At this point I had been trying to comfort her the best I could but then I lost it when she said "I dont expect you to understand" and hung up!
So I text her saying this:
You know what? I might not understand but at least I’m trying to because I care and I don’t like to see you hurt…..but all I hear from you is “I don’t expect you to understand" Well fuck that! You say you don’t like this guy but then you let him control you and get in your head….To me that does not sound like someone you don’t still have feeling for....why you care about him is beyond me? He's a controlling pathetic waste of my time and I don’t respect him at all because the way he treats you and because he enjoys making you feel like shit....So fuck it you know what? you and your ex can figure your shit out....Im tired of it.
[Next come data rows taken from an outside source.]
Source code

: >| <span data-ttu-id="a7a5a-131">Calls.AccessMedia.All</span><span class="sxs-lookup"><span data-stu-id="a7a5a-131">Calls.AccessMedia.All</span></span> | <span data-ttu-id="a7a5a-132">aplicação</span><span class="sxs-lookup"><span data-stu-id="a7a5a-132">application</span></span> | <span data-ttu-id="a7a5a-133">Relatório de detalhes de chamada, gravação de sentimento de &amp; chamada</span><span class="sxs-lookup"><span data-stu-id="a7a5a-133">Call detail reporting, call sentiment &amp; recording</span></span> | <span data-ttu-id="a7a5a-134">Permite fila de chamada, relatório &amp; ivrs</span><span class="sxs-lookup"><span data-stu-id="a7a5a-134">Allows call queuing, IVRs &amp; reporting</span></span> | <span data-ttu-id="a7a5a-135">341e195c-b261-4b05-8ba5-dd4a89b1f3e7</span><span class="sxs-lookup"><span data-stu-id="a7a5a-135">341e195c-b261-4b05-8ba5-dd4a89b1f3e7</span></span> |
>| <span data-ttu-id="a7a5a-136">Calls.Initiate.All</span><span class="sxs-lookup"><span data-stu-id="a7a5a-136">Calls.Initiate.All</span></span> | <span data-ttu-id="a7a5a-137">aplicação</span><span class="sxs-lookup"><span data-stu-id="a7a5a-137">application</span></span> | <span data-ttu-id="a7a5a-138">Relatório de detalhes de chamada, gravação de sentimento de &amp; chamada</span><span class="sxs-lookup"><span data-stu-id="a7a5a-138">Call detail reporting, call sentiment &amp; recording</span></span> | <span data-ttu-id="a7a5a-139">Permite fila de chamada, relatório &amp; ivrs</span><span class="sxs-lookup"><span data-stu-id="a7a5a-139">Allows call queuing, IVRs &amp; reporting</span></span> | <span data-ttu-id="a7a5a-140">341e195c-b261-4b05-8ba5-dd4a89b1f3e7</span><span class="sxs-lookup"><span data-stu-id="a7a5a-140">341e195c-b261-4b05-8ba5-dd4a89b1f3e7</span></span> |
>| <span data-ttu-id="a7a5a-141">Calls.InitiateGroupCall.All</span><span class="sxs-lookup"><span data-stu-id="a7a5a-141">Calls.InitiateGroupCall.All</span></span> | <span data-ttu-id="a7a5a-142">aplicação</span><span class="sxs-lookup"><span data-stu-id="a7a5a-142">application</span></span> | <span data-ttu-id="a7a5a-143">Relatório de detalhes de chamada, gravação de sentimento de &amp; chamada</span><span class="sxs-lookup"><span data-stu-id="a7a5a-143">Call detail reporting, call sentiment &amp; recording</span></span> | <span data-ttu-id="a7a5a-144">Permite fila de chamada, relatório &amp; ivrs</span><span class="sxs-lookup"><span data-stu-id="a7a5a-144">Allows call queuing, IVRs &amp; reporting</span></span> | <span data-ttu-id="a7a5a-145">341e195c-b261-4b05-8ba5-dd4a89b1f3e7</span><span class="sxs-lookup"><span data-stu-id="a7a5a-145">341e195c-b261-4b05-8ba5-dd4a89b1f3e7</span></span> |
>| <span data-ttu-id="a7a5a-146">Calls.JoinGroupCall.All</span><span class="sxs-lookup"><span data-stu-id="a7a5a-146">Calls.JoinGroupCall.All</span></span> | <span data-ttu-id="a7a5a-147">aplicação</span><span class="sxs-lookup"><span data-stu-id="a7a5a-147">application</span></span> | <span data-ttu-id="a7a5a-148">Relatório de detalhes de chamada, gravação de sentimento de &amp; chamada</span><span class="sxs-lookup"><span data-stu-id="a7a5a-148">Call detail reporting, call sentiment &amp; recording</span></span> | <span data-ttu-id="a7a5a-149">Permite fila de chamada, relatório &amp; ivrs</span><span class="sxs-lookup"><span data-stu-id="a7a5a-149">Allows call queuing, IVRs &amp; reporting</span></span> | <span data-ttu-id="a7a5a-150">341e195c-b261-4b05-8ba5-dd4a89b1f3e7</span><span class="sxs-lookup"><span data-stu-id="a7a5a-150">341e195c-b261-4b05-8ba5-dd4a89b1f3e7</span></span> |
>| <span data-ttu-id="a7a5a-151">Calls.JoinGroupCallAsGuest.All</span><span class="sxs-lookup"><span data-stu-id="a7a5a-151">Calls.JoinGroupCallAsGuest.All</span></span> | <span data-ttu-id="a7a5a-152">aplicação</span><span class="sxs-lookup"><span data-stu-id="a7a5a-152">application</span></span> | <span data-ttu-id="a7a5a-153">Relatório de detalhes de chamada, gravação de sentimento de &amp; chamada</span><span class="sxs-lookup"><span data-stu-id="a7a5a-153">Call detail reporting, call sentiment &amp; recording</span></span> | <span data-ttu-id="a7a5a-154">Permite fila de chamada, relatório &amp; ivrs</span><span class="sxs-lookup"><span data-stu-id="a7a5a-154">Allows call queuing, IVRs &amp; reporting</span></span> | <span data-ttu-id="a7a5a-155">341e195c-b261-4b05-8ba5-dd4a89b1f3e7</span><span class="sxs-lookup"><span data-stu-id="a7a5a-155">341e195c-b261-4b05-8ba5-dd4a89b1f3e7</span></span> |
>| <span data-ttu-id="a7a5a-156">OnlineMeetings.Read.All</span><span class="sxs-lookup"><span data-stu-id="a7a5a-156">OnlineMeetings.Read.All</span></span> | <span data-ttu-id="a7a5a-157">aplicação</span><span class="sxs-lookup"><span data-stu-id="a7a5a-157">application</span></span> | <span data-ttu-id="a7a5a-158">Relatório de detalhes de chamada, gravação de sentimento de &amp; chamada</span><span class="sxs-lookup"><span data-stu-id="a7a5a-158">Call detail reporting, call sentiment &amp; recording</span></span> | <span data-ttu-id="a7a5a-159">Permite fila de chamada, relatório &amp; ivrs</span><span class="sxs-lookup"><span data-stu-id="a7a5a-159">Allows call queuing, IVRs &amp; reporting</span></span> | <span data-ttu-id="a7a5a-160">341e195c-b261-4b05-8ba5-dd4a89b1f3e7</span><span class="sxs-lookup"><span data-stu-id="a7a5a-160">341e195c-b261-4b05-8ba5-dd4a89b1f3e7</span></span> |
We have not talked since....but I have a feeling she will msg me at some point....I really like this girl alot! but Im not going to be her comfort blanket ever time this douch makes her up set....I would tell her to fuck off if we didnt get along so well, and I didnt like her so much.
How long have you two been together? Because emotionally supporting someone you barely know is not a good way to escalate.
Not only does it portray that you know what THE problem is, but you know what HER and HIS problem is and YOU can FIX it all!
You don't want to be her comfort blanket, so when you two start talking again, and he comes up, change the subject. Don't be the blanket for that, and she will eventually learn it is okay to open up to you, but not about that stuff.